Misclassification of Employees is Getting Caught Every Day

From the California Labor Commissioner:

March 1, 2013 | Long Beach, CA – California Labor Commissioner Julie A. Su won a California Superior Court trial yesterday when the court ruled that Port of Long Beach truck drivers working for Seacon Logix, Inc. were employees and not independent contractors.

“The Labor Commissioner is committed to attacking misclassification wherever it occurs in California,” said Christine Baker, director of the Department of Industrial Relations (DIR). The California Labor Commissioner’s office, also known as the Division of Labor Standards Enforcement (DLSE), is a division of DIR.

“In this case, drivers had signed agreements labeling them independent contractors but the Court saw the truth behind the label,” Labor Commissioner Su stated. “The Court found that the company exerted sufficient control over the drivers such that the drivers were employees of the company and thus, enjoy all basic labor law protections.”

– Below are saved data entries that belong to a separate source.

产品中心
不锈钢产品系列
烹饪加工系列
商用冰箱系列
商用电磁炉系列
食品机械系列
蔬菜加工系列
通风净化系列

The case originated from wage claims filed by four drivers in the Long Beach office of the Labor Commissioner’s office, also known as the Division of Labor Standards Enforcement (DLSE). The drivers claimed unreimbursed business expenses and unlawful deductions, including weekly truck rental fees and liability insurance costs for the Seacon Logix trucks they drove for the Gardena-based shipping and trucking company. Hearings on the claims on Nov. 16, 2011 resulted in a decision requiring Seacon Logix to pay $105,089.15 for violations including unlawful withholding of wages, interest and waiting time penalties. Seacon Logix appealed the hearing decision with the Superior Court.

The appeal was heard in a four-day bench trial from Feb. 25-28 at the California Superior Court in Long Beach, where the drivers were represented by attorneys for the Labor Commissioner. Yesterday’s ruling upheld the Labor Commissioner’s hearing decision and ordered Seacon Logix to pay $107,802, including interest. The drivers will receive the full amount of that award.

“This case highlights the critical need for labor law enforcement, particularly where misclassification cheats hardworking men and women like these port truck drivers out of the full pay to which they were entitled,” continued Labor Commissioner Su. “This is wage theft and we will do everything in our power to stop it.”

Employers improperly classify employees as independent contractors so they do not have to pay payroll taxes, the minimum wage, overtime, comply with providing meal periods and rest breaks, or reimburse their workers for business expenses. In addition, employers do not have to cover independent contractors under workers’ compensation insurance and they are not liable for payments under unemployment insurance, disability insurance, or social security. However, those short term savings are increasingly becoming a potential business-killing liability down the road, as rulings like the above point-out. And not only will the business pay repercussions at the state level, they will likely be hearing from Uncle Sam and the IRS sooner-than-later.